L'ascensione del Vesuvio, se si toglie l'ultima montata dall'Atrio del Cavallo alla sommità, è una passeggiata che tutti possono fare in poche ore da Napoli e senza disagio.

Quella dell'Etna pochi arrivano a compierla, sebbene la montagna si trovi in una latitudine tanto più meridionale, perchè non tutti, anche se saldi di muscoli, sono in condizione da tollerare tre cambiamenti di clima in una giornata.

La Sicilia alla valle, coi suoi fichi d'India, con le sue palme e con tutta la sua vegetazione quasi tropicale; gli Appennini fino alla Casa del Bosco, col loro lusso di Cerri, di castagni e di faggi; le Alpi, dalla Casa del Bosco alla cima, coi loro disumani deserti di pietre e di gelo.

I muli andavano, andavano, affondati nei lapilli fino alla pancia; nessuno della cavalcata aveva parole.

Anche la guida più giovane, che giù tra i castagni aveva cantato qualche nenia intonata con la malinconia delle sue lave natie, ora taceva.

Ed io, affaticato dal deserto, correvo dietro ai fantasmi che passavano.

Erano moltitudini di abbronzati Sicani, gli atavi immaginosi di Dionisio e di Gelone, i quali dagli scogli di Ortigia, — guardando attoniti il giovine vulcano avventare macigni al cielo che denso di vapori rispondeva coi fulmini all'offesa, — creavano la favola dei giganti.

Era l'ombra di Pindaro inneggiante alla nevosa colonna del cielo. Erano turbe di fuggenti che, incalzate alle spalle da fiumane di fuoco, si cacciavano innanzi le mandrie, coi loro vecchi sul dorso, coi figli piangenti per mano; erano grida di terrore; erano canti di ringraziamento; era la voce di Geova che per la bocca del Profeta diceva: «gli uomini si affaticano per niente e i popoli lavorano per il fuoco».

Spuntava l'alba in un sereno di cristallo, e noi eravamo sul capo del gigante.

La sete della nostra vanità era sazia; i nostri calcagni ferrati facevano stridere le lave sulla cima del più gran vulcano del Globo. I nostri occhi si beavano in uno dei più grandiosi spettacoli della natura.

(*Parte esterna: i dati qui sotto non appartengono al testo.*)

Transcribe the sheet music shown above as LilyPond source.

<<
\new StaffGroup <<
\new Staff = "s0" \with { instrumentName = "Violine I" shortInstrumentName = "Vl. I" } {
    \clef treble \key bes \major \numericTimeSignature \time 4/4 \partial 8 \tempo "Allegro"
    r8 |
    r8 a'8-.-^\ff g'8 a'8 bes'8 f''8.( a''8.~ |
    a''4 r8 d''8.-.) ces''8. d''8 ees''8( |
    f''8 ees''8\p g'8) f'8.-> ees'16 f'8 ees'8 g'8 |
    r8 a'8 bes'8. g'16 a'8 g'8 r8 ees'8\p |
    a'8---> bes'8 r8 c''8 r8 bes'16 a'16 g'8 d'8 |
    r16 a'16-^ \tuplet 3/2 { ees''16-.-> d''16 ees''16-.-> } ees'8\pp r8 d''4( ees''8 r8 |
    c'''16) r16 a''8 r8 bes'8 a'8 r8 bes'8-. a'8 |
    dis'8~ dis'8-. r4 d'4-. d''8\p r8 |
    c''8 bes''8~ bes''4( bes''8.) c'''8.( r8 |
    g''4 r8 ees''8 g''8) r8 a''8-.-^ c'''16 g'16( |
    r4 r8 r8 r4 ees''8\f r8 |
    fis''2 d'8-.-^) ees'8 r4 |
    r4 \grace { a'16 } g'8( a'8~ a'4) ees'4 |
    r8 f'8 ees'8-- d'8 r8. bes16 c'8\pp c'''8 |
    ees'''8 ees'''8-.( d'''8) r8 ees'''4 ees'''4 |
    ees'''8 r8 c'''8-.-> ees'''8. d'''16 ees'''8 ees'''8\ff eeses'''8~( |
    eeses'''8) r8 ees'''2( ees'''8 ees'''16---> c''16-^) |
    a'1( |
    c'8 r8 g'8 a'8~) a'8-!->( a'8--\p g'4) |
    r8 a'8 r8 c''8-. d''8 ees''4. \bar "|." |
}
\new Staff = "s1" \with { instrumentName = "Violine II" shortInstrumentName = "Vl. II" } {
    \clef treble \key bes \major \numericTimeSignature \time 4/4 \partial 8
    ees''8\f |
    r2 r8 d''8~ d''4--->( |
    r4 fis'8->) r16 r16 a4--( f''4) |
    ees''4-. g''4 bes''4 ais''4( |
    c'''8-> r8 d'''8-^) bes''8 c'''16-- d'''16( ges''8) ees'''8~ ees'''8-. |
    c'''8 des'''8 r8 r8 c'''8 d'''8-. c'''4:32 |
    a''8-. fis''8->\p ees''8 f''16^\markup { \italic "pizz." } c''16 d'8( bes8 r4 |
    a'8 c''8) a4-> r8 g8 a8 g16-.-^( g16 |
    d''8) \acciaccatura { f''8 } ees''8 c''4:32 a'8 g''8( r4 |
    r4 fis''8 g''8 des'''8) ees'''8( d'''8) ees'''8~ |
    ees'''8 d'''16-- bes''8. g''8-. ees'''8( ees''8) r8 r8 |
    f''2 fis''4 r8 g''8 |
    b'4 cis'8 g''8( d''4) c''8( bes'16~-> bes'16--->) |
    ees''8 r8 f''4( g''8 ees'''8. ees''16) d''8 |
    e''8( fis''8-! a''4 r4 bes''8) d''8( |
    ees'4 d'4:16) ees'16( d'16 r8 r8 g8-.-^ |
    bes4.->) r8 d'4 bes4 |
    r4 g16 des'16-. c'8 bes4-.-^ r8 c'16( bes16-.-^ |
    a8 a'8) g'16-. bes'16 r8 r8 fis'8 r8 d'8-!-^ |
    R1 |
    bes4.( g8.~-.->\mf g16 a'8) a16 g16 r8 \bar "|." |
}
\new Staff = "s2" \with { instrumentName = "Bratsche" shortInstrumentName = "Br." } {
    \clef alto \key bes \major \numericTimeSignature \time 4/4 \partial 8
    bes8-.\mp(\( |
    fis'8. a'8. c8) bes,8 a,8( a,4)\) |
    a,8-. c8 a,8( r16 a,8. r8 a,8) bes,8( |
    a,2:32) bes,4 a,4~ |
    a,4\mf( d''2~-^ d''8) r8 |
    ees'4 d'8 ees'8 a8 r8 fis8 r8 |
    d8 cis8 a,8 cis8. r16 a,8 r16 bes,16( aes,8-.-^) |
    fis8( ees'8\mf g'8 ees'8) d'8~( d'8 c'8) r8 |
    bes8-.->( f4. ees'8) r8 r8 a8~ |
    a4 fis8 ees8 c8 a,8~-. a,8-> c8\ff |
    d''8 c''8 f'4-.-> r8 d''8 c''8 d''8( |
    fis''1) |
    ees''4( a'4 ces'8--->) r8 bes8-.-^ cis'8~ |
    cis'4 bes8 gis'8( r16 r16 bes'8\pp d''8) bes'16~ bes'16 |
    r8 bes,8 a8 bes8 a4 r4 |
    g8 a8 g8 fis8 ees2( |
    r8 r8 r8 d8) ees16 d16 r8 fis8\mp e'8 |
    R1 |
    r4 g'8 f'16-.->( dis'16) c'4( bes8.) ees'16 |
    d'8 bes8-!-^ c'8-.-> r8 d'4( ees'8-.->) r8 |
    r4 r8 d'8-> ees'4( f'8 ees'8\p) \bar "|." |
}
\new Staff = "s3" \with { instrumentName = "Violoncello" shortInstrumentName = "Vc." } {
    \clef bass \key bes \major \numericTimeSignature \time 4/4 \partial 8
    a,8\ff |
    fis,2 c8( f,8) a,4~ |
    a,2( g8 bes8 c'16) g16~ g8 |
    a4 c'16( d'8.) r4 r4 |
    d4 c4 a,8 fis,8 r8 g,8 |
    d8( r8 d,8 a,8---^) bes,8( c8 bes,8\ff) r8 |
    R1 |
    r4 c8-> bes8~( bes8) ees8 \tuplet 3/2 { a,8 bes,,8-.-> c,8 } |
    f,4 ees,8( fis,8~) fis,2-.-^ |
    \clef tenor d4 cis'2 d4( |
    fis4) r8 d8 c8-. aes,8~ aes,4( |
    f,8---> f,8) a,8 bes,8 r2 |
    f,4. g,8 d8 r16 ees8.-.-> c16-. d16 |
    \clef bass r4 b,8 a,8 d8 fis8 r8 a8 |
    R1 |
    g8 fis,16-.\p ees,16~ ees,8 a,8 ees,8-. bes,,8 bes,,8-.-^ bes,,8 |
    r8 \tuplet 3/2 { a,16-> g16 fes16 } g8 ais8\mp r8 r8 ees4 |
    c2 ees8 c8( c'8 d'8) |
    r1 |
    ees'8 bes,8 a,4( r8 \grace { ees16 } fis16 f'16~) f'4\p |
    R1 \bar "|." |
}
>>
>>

Non racconto perchè la parola non basta alla mia voglia, non dipingo perchè non ho tela da tanto quadro. Lo immagini chi può, pensando che di lassù avevamo ai nostri piedi la Sicilia intiera, il mare infinito, le isole minori da Malta allo Stromboli, e le catene della Calabria fino a perdita d'occhio. Giù per i dirupi della enorme montagna fino alla valle lontana, l'aspetto di un paese lunare capovolto, tanto fitti sono gli innumerevoli coni vulcanici, i figli dell'Etna, aperti nei suoi fianchi fino dalle età più remote della Terra.

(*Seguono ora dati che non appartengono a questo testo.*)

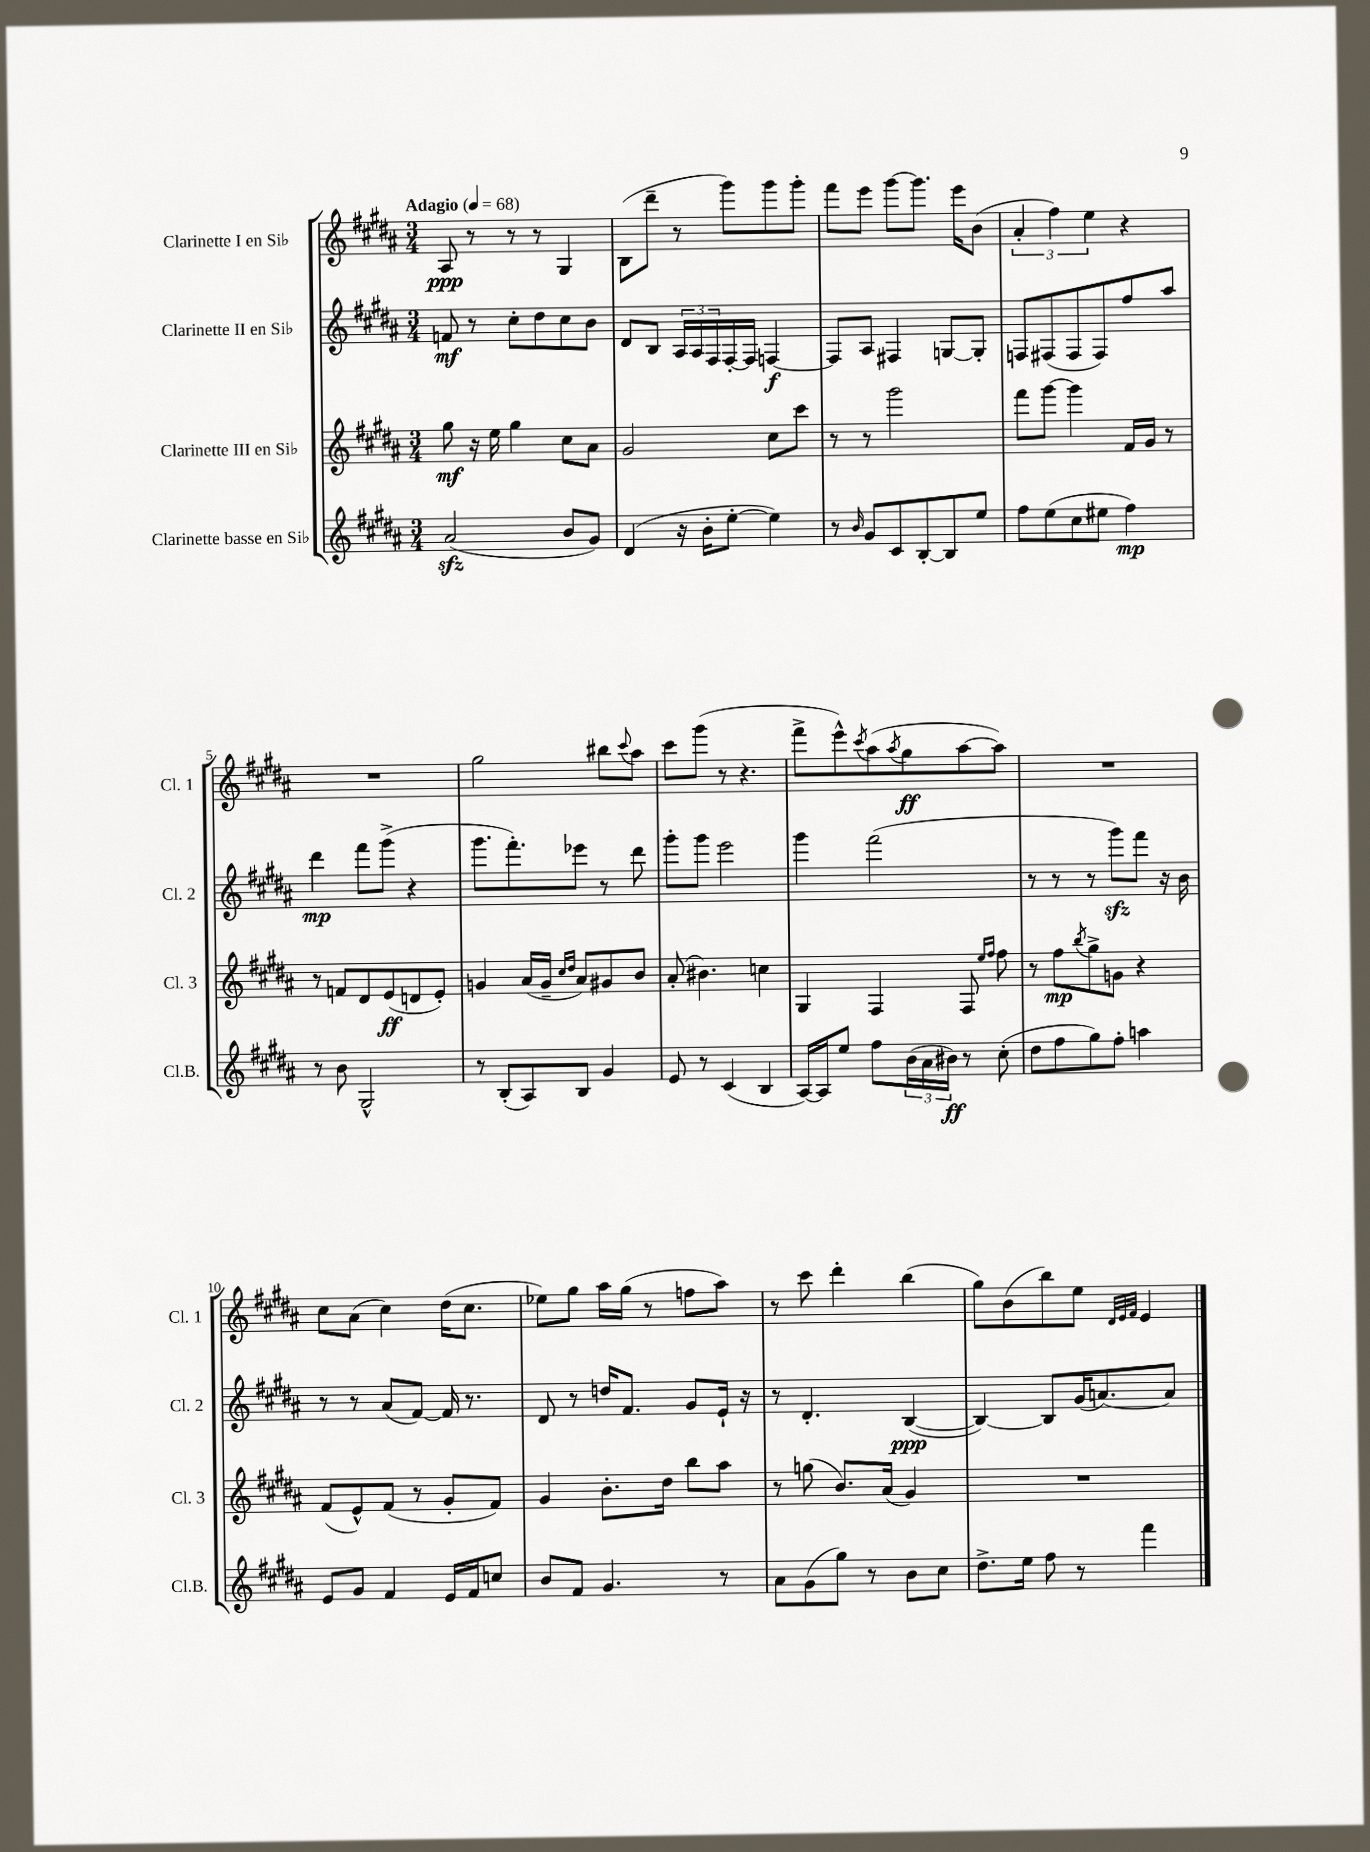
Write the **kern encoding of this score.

L'ombra mandata dalla, gigantesca piramide, spettacolo meraviglioso! dalla base dell'Etna al mare di Trapani, stampava un cono violaceo su tutta la Sicilia, gialla sotto i primi raggi del sole.

Stanchi, ma non sazi di quella vista, e rinfrancati dal riposo, prendemmo la discesa.

E deviando ora di qua ora di , dalla Torre del Filosofo alla orrenda Valle del Bove, e da quella alla vetta della Montagnola sotto la quale stava a picco il campo della nuova eruzione, rianimati dai caldi raggi del sole, arrivammo presto e soddisfatti tra la benefica ombra delle selve. Un breve riposo, un breve raccoglimento, eppoi subito in cammino per Catania.

Addio, superbo e terribile amico. Grato all'ospite magnanimo, dirò alle genti un gran bene di te. Ma questo non impedirà agli uomini di cingerti i piedi con una catena di ferro, e di sguinzagliare su quella l'Encelado moderno che, sbuffando e fischiando, carico di sacchi, di valigie e di polli come un procaccia, verrà a confrontare il suo fuoco di lucciola con le fiamme delle tue caverne.

Non credermi correo di tanta profanazione, e tollera, ti prego, il temerario pigmeo. Ma se, ringhiandoti troppo d'intorno, come è costume dei botoli piccini, e raspandoti ai piedi t'arrivasse al sangue.... Amico Mongibello, ci siamo intesi!

Addio fulgida gemma della mia Italia meravigliosa.